== Exercise brief ==
Starting at the top of the records below and ending with the line that contains "Select any of the 10 audio tones", print each line exactly as written, skipping the pictures.

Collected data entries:
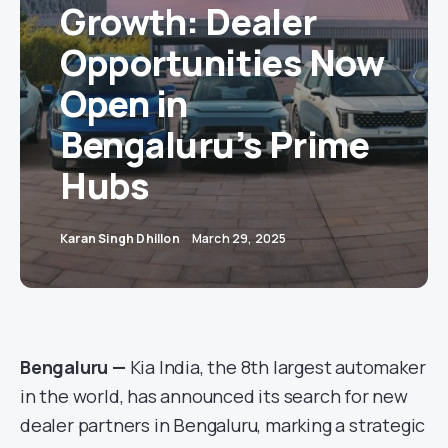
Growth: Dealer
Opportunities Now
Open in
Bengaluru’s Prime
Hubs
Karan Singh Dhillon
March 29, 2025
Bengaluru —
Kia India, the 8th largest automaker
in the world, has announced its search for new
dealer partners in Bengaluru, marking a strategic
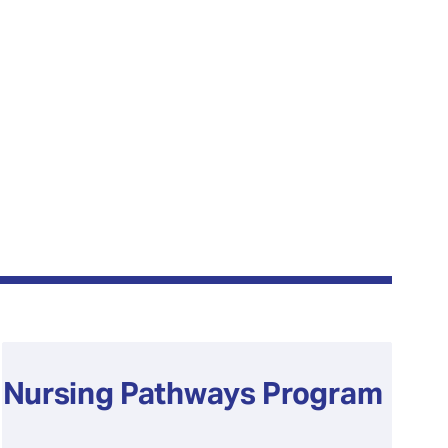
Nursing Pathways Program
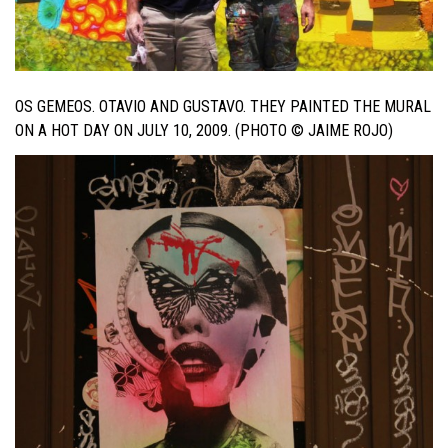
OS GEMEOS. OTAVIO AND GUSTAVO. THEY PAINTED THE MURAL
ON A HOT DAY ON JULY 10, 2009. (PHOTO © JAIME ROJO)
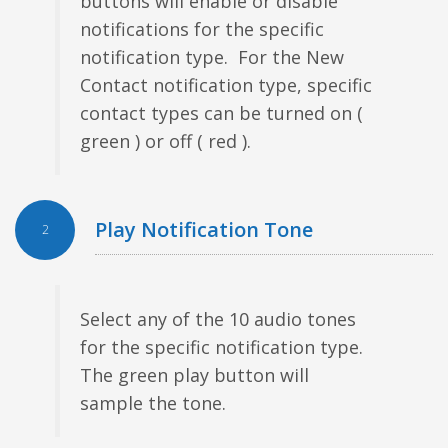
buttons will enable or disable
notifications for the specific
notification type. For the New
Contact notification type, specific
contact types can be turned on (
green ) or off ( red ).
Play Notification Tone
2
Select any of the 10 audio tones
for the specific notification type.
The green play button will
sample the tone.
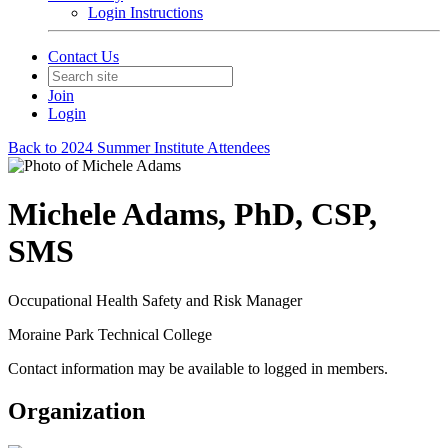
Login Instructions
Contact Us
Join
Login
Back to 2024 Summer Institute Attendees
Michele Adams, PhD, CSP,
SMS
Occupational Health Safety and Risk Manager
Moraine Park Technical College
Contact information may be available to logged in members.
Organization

== Task result ==
Growth: Dealer
Opportunities Now
Open in
Bengaluru’s Prime
Hubs
Karan Singh Dhillon
March 29, 2025
Bengaluru —
Kia India, the 8th largest automaker
in the world, has announced its search for new
dealer partners in Bengaluru, marking a strategic
Nursing Pathways Program
OS GEMEOS. OTAVIO AND GUSTAVO. THEY PAINTED THE MURAL
ON A HOT DAY ON JULY 10, 2009. (PHOTO © JAIME ROJO)
buttons will enable or disable
notifications for the specific
notification type. For the New
Contact notification type, specific
contact types can be turned on (
green ) or off ( red ).
Play Notification Tone
2
Select any of the 10 audio tones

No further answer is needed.